Dezent monumental und kraftvoll fragil
Mit jener Bremer Aufführung wurde die ein Jahr später neue geborene, gemeinsame Schaubühne am Halleschen Ufer in Kreuzberg gezeugt. Später erklang Clevers und Lampes elegischer Hochgesang auch am Kurfürstendamm, da waren sie zwei der verwandten Seelen in den „Drei Schwestern“ von Anton Stein und Peter Tschechow.
Im Film wirkte Edith Clever ähnlich dezent monumental und kraftvoll fragil als tagträumerische „Marquise von O.“ (Regie Eric Rohmer, nach Kleists Novelle) oder als „Die linkshändige Frau“ von Peter Handke und Wim Wenders. „Edith Clever ist in ihrer Größe ohnegleichen“, hieß es dann vor zehn Jahren in der „FAZ“ zu ihrem siebzigsten Geburtstag.
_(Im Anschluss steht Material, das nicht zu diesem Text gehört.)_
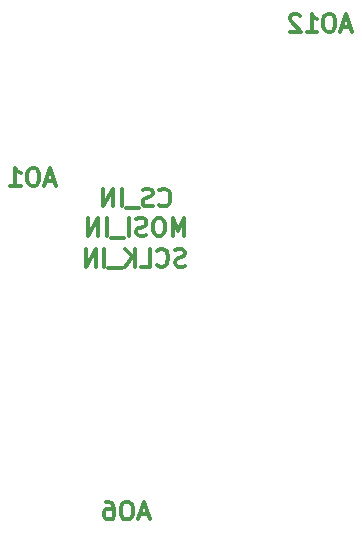
<source format=gbr>
G04 #@! TF.FileFunction,Legend,Bot*
%FSLAX46Y46*%
G04 Gerber Fmt 4.6, Leading zero omitted, Abs format (unit mm)*
G04 Created by KiCad (PCBNEW 4.0.2-stable) date Friday, June 24, 2016 'pmt' 01:13:37 pm*
%MOMM*%
G01*
G04 APERTURE LIST*
%ADD10C,0.100000*%
%ADD11C,0.300000*%
G04 APERTURE END LIST*
D10*
D11*
X137220000Y-92692143D02*
X137005714Y-92763571D01*
X136648571Y-92763571D01*
X136505714Y-92692143D01*
X136434285Y-92620714D01*
X136362857Y-92477857D01*
X136362857Y-92335000D01*
X136434285Y-92192143D01*
X136505714Y-92120714D01*
X136648571Y-92049286D01*
X136934285Y-91977857D01*
X137077143Y-91906429D01*
X137148571Y-91835000D01*
X137220000Y-91692143D01*
X137220000Y-91549286D01*
X137148571Y-91406429D01*
X137077143Y-91335000D01*
X136934285Y-91263571D01*
X136577143Y-91263571D01*
X136362857Y-91335000D01*
X134862857Y-92620714D02*
X134934286Y-92692143D01*
X135148572Y-92763571D01*
X135291429Y-92763571D01*
X135505714Y-92692143D01*
X135648572Y-92549286D01*
X135720000Y-92406429D01*
X135791429Y-92120714D01*
X135791429Y-91906429D01*
X135720000Y-91620714D01*
X135648572Y-91477857D01*
X135505714Y-91335000D01*
X135291429Y-91263571D01*
X135148572Y-91263571D01*
X134934286Y-91335000D01*
X134862857Y-91406429D01*
X133505714Y-92763571D02*
X134220000Y-92763571D01*
X134220000Y-91263571D01*
X133005714Y-92763571D02*
X133005714Y-91263571D01*
X132148571Y-92763571D02*
X132791428Y-91906429D01*
X132148571Y-91263571D02*
X133005714Y-92120714D01*
X131862857Y-92906429D02*
X130720000Y-92906429D01*
X130362857Y-92763571D02*
X130362857Y-91263571D01*
X129648571Y-92763571D02*
X129648571Y-91263571D01*
X128791428Y-92763571D01*
X128791428Y-91263571D01*
X137151429Y-90173571D02*
X137151429Y-88673571D01*
X136651429Y-89745000D01*
X136151429Y-88673571D01*
X136151429Y-90173571D01*
X135151429Y-88673571D02*
X134865715Y-88673571D01*
X134722857Y-88745000D01*
X134580000Y-88887857D01*
X134508572Y-89173571D01*
X134508572Y-89673571D01*
X134580000Y-89959286D01*
X134722857Y-90102143D01*
X134865715Y-90173571D01*
X135151429Y-90173571D01*
X135294286Y-90102143D01*
X135437143Y-89959286D01*
X135508572Y-89673571D01*
X135508572Y-89173571D01*
X135437143Y-88887857D01*
X135294286Y-88745000D01*
X135151429Y-88673571D01*
X133937143Y-90102143D02*
X133722857Y-90173571D01*
X133365714Y-90173571D01*
X133222857Y-90102143D01*
X133151428Y-90030714D01*
X133080000Y-89887857D01*
X133080000Y-89745000D01*
X133151428Y-89602143D01*
X133222857Y-89530714D01*
X133365714Y-89459286D01*
X133651428Y-89387857D01*
X133794286Y-89316429D01*
X133865714Y-89245000D01*
X133937143Y-89102143D01*
X133937143Y-88959286D01*
X133865714Y-88816429D01*
X133794286Y-88745000D01*
X133651428Y-88673571D01*
X133294286Y-88673571D01*
X133080000Y-88745000D01*
X132437143Y-90173571D02*
X132437143Y-88673571D01*
X132080000Y-90316429D02*
X130937143Y-90316429D01*
X130580000Y-90173571D02*
X130580000Y-88673571D01*
X129865714Y-90173571D02*
X129865714Y-88673571D01*
X129008571Y-90173571D01*
X129008571Y-88673571D01*
X135044285Y-87520714D02*
X135115714Y-87592143D01*
X135330000Y-87663571D01*
X135472857Y-87663571D01*
X135687142Y-87592143D01*
X135830000Y-87449286D01*
X135901428Y-87306429D01*
X135972857Y-87020714D01*
X135972857Y-86806429D01*
X135901428Y-86520714D01*
X135830000Y-86377857D01*
X135687142Y-86235000D01*
X135472857Y-86163571D01*
X135330000Y-86163571D01*
X135115714Y-86235000D01*
X135044285Y-86306429D01*
X134472857Y-87592143D02*
X134258571Y-87663571D01*
X133901428Y-87663571D01*
X133758571Y-87592143D01*
X133687142Y-87520714D01*
X133615714Y-87377857D01*
X133615714Y-87235000D01*
X133687142Y-87092143D01*
X133758571Y-87020714D01*
X133901428Y-86949286D01*
X134187142Y-86877857D01*
X134330000Y-86806429D01*
X134401428Y-86735000D01*
X134472857Y-86592143D01*
X134472857Y-86449286D01*
X134401428Y-86306429D01*
X134330000Y-86235000D01*
X134187142Y-86163571D01*
X133830000Y-86163571D01*
X133615714Y-86235000D01*
X133330000Y-87806429D02*
X132187143Y-87806429D01*
X131830000Y-87663571D02*
X131830000Y-86163571D01*
X131115714Y-87663571D02*
X131115714Y-86163571D01*
X130258571Y-87663571D01*
X130258571Y-86163571D01*
X134067143Y-113745000D02*
X133352857Y-113745000D01*
X134210000Y-114173571D02*
X133710000Y-112673571D01*
X133210000Y-114173571D01*
X132424286Y-112673571D02*
X132138572Y-112673571D01*
X131995714Y-112745000D01*
X131852857Y-112887857D01*
X131781429Y-113173571D01*
X131781429Y-113673571D01*
X131852857Y-113959286D01*
X131995714Y-114102143D01*
X132138572Y-114173571D01*
X132424286Y-114173571D01*
X132567143Y-114102143D01*
X132710000Y-113959286D01*
X132781429Y-113673571D01*
X132781429Y-113173571D01*
X132710000Y-112887857D01*
X132567143Y-112745000D01*
X132424286Y-112673571D01*
X130495714Y-112673571D02*
X130781428Y-112673571D01*
X130924285Y-112745000D01*
X130995714Y-112816429D01*
X131138571Y-113030714D01*
X131210000Y-113316429D01*
X131210000Y-113887857D01*
X131138571Y-114030714D01*
X131067143Y-114102143D01*
X130924285Y-114173571D01*
X130638571Y-114173571D01*
X130495714Y-114102143D01*
X130424285Y-114030714D01*
X130352857Y-113887857D01*
X130352857Y-113530714D01*
X130424285Y-113387857D01*
X130495714Y-113316429D01*
X130638571Y-113245000D01*
X130924285Y-113245000D01*
X131067143Y-113316429D01*
X131138571Y-113387857D01*
X131210000Y-113530714D01*
X151211428Y-72435000D02*
X150497142Y-72435000D01*
X151354285Y-72863571D02*
X150854285Y-71363571D01*
X150354285Y-72863571D01*
X149568571Y-71363571D02*
X149282857Y-71363571D01*
X149139999Y-71435000D01*
X148997142Y-71577857D01*
X148925714Y-71863571D01*
X148925714Y-72363571D01*
X148997142Y-72649286D01*
X149139999Y-72792143D01*
X149282857Y-72863571D01*
X149568571Y-72863571D01*
X149711428Y-72792143D01*
X149854285Y-72649286D01*
X149925714Y-72363571D01*
X149925714Y-71863571D01*
X149854285Y-71577857D01*
X149711428Y-71435000D01*
X149568571Y-71363571D01*
X147497142Y-72863571D02*
X148354285Y-72863571D01*
X147925713Y-72863571D02*
X147925713Y-71363571D01*
X148068570Y-71577857D01*
X148211428Y-71720714D01*
X148354285Y-71792143D01*
X146925714Y-71506429D02*
X146854285Y-71435000D01*
X146711428Y-71363571D01*
X146354285Y-71363571D01*
X146211428Y-71435000D01*
X146139999Y-71506429D01*
X146068571Y-71649286D01*
X146068571Y-71792143D01*
X146139999Y-72006429D01*
X146997142Y-72863571D01*
X146068571Y-72863571D01*
X126137143Y-85505000D02*
X125422857Y-85505000D01*
X126280000Y-85933571D02*
X125780000Y-84433571D01*
X125280000Y-85933571D01*
X124494286Y-84433571D02*
X124208572Y-84433571D01*
X124065714Y-84505000D01*
X123922857Y-84647857D01*
X123851429Y-84933571D01*
X123851429Y-85433571D01*
X123922857Y-85719286D01*
X124065714Y-85862143D01*
X124208572Y-85933571D01*
X124494286Y-85933571D01*
X124637143Y-85862143D01*
X124780000Y-85719286D01*
X124851429Y-85433571D01*
X124851429Y-84933571D01*
X124780000Y-84647857D01*
X124637143Y-84505000D01*
X124494286Y-84433571D01*
X122422857Y-85933571D02*
X123280000Y-85933571D01*
X122851428Y-85933571D02*
X122851428Y-84433571D01*
X122994285Y-84647857D01*
X123137143Y-84790714D01*
X123280000Y-84862143D01*
M02*

</source>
Das stimmt und klingt doch sehr überlebensgroß. Tatsächlich ist Edith Clever im wahren Leben eher eine zierliche Dame, und ihre mit feinem Sinn fürs Poetische ausgemalten Figuren sind jenseits des Tragödinnenruhms auch geerdet und lebensnah. In Clevers Spiel sprüht dann ein fantastischer Realismus. So bei ihren gar nicht ätherischen Verkörperungen von Botho Straußens Zeitgeistern.
Am schönsten sichtbar und hörbar war das, als Edith Clever ausnahmsweise auch richtig komisch sein durfte. In einer der fulminantesten Stein-Inszenierungen noch in der alten Kreuzberger Schaubühne hat sie 1978 in Botho Strauß’ „Trilogie des Wiedersehens“ mit einem wunderbaren rheinisch-alkoholischen Zungenschlag eine bundesdeutsche Wohlstandstrinkerin dargestellt. Das war: toll, traurig, witzig, zum Totlachen lebendig. Und bis zum heutigen Tag spielt diese große Tragikomödiantin immer noch. Sie hat zudem Regie geführt, an der Berliner Universität der Künste junge Menschen mit ihrem Sinn für Geist, Dramatik und Technik Schauspiel gelehrt und war selbst im Corona-Jahr 2020 noch Jedermanns Mutter bei den Salzburger Festspielen.
Eine Künstlerin der Epoche, das dankt ihr das Publikum nicht nur heute. Denn wenn Edith Clever spielt, ist es allemal ein Fest.